What you have to do =
Reproduce verbatim the lines of the rows below, starting at the line that contains "genus: Dryas" and stopping after the line that contains "genus: Geum".

Source material =
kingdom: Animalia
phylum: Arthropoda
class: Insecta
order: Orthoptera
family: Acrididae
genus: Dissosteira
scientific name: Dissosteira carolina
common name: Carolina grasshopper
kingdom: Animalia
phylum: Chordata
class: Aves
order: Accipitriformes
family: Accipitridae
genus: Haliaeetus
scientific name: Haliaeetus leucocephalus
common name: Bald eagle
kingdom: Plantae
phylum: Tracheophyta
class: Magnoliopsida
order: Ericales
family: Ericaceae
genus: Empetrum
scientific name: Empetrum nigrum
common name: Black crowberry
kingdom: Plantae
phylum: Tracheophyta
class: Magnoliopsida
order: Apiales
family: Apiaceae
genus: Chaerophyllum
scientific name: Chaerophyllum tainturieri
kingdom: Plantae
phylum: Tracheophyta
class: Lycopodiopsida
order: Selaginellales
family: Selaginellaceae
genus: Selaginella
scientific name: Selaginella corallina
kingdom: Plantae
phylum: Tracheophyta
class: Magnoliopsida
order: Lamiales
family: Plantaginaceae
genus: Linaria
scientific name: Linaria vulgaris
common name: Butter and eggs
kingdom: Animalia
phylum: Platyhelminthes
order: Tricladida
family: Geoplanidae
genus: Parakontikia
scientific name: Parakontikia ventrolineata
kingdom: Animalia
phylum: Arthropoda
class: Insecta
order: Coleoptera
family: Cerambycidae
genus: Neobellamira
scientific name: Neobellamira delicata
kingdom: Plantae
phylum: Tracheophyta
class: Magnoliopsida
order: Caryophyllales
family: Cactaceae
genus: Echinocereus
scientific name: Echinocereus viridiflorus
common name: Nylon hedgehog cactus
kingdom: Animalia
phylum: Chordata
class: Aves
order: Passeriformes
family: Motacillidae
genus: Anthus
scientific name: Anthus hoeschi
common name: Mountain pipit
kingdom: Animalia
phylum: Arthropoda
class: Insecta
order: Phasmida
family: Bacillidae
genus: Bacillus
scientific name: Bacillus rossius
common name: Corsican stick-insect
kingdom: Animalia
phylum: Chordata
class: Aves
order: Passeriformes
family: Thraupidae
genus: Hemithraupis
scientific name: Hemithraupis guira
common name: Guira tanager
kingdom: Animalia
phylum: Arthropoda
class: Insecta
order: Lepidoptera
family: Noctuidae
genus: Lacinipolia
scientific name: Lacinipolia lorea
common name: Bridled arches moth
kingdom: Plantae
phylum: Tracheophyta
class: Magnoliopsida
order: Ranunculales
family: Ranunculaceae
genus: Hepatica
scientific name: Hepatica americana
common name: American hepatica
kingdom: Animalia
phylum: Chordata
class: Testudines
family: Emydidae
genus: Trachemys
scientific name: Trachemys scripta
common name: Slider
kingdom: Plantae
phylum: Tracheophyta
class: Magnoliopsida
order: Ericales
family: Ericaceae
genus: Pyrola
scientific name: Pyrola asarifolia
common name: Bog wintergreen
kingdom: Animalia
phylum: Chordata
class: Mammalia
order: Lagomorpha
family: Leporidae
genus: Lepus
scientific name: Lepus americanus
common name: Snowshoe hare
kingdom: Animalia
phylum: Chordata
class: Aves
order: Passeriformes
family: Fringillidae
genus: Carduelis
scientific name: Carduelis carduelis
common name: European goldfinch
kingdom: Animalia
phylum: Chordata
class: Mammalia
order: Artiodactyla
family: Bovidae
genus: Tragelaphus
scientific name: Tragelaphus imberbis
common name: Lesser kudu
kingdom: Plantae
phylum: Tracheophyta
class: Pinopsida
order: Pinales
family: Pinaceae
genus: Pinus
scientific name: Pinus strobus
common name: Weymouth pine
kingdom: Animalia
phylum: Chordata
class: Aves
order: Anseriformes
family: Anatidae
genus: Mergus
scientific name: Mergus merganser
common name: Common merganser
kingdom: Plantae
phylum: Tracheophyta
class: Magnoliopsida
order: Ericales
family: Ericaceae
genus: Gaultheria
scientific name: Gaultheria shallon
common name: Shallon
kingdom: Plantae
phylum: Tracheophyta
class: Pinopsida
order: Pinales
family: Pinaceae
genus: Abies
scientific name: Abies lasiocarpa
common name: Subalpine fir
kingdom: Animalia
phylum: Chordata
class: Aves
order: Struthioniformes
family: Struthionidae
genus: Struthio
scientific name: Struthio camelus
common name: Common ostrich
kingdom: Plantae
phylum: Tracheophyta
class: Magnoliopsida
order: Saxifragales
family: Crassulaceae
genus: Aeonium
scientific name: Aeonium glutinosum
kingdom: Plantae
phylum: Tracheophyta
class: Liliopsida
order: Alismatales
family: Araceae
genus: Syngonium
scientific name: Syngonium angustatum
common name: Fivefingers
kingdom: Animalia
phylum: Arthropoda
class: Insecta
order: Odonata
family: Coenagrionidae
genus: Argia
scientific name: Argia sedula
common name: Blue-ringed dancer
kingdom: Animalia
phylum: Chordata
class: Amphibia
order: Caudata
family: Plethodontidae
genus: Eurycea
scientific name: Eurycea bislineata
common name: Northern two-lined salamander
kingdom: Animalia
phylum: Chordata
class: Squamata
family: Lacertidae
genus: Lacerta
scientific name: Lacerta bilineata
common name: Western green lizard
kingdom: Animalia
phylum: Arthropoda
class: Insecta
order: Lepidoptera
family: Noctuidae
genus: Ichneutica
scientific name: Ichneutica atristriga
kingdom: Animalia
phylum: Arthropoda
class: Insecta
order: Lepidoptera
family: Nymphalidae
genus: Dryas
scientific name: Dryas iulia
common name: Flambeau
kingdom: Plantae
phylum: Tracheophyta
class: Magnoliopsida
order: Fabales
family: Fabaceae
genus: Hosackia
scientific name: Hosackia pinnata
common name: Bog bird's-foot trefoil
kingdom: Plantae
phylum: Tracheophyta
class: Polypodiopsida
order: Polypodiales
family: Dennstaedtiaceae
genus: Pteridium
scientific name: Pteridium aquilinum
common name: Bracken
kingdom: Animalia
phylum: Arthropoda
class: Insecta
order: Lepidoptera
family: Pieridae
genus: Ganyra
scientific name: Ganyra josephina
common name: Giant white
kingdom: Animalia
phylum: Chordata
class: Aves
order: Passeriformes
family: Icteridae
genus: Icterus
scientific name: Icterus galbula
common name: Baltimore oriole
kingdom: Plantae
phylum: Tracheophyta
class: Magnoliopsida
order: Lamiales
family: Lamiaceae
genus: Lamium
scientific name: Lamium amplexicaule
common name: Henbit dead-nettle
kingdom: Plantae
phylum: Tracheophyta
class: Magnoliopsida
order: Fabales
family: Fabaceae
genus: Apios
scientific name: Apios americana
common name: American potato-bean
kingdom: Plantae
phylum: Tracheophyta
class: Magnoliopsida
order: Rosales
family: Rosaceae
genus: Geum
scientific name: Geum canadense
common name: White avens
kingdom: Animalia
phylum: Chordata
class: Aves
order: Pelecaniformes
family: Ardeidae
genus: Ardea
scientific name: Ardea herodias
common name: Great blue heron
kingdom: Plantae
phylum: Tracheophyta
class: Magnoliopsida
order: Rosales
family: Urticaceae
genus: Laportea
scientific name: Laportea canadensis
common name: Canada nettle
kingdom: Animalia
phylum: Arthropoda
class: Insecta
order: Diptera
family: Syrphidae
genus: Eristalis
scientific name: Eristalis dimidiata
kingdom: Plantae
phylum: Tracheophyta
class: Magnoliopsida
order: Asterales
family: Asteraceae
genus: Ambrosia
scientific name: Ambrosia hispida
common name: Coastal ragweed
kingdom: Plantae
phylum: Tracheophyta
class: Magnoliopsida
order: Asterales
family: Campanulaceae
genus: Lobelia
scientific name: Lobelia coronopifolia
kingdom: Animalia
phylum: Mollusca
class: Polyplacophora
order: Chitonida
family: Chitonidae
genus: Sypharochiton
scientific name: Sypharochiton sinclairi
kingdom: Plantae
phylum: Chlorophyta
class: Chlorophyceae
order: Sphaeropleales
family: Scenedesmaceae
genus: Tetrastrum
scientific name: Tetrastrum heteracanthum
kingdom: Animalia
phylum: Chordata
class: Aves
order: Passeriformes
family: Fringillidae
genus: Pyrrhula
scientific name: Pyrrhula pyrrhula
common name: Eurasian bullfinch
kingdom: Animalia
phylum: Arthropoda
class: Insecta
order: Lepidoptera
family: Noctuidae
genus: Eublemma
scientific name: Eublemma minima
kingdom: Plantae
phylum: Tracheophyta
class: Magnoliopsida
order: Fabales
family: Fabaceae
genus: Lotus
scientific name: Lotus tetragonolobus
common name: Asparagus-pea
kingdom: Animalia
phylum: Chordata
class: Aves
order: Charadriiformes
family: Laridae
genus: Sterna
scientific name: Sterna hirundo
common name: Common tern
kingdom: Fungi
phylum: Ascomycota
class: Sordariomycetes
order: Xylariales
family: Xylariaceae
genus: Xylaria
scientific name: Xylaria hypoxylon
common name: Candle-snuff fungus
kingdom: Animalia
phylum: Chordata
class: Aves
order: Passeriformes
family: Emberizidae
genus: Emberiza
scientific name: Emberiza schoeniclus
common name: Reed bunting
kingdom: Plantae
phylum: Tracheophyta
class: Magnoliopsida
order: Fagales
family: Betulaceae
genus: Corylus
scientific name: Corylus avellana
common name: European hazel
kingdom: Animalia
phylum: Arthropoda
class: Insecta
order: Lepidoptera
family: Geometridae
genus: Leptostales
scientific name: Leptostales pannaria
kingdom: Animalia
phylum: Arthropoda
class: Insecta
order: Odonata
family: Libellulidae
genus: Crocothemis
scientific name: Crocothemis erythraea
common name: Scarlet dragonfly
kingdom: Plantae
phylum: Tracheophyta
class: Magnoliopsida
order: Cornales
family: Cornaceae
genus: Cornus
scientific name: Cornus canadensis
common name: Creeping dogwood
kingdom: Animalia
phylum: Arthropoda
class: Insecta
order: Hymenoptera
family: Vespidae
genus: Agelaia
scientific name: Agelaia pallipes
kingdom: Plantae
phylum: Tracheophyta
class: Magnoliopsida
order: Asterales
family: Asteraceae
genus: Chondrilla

Right answer =
genus: Dryas
scientific name: Dryas iulia
common name: Flambeau
kingdom: Plantae
phylum: Tracheophyta
class: Magnoliopsida
order: Fabales
family: Fabaceae
genus: Hosackia
scientific name: Hosackia pinnata
common name: Bog bird's-foot trefoil
kingdom: Plantae
phylum: Tracheophyta
class: Polypodiopsida
order: Polypodiales
family: Dennstaedtiaceae
genus: Pteridium
scientific name: Pteridium aquilinum
common name: Bracken
kingdom: Animalia
phylum: Arthropoda
class: Insecta
order: Lepidoptera
family: Pieridae
genus: Ganyra
scientific name: Ganyra josephina
common name: Giant white
kingdom: Animalia
phylum: Chordata
class: Aves
order: Passeriformes
family: Icteridae
genus: Icterus
scientific name: Icterus galbula
common name: Baltimore oriole
kingdom: Plantae
phylum: Tracheophyta
class: Magnoliopsida
order: Lamiales
family: Lamiaceae
genus: Lamium
scientific name: Lamium amplexicaule
common name: Henbit dead-nettle
kingdom: Plantae
phylum: Tracheophyta
class: Magnoliopsida
order: Fabales
family: Fabaceae
genus: Apios
scientific name: Apios americana
common name: American potato-bean
kingdom: Plantae
phylum: Tracheophyta
class: Magnoliopsida
order: Rosales
family: Rosaceae
genus: Geum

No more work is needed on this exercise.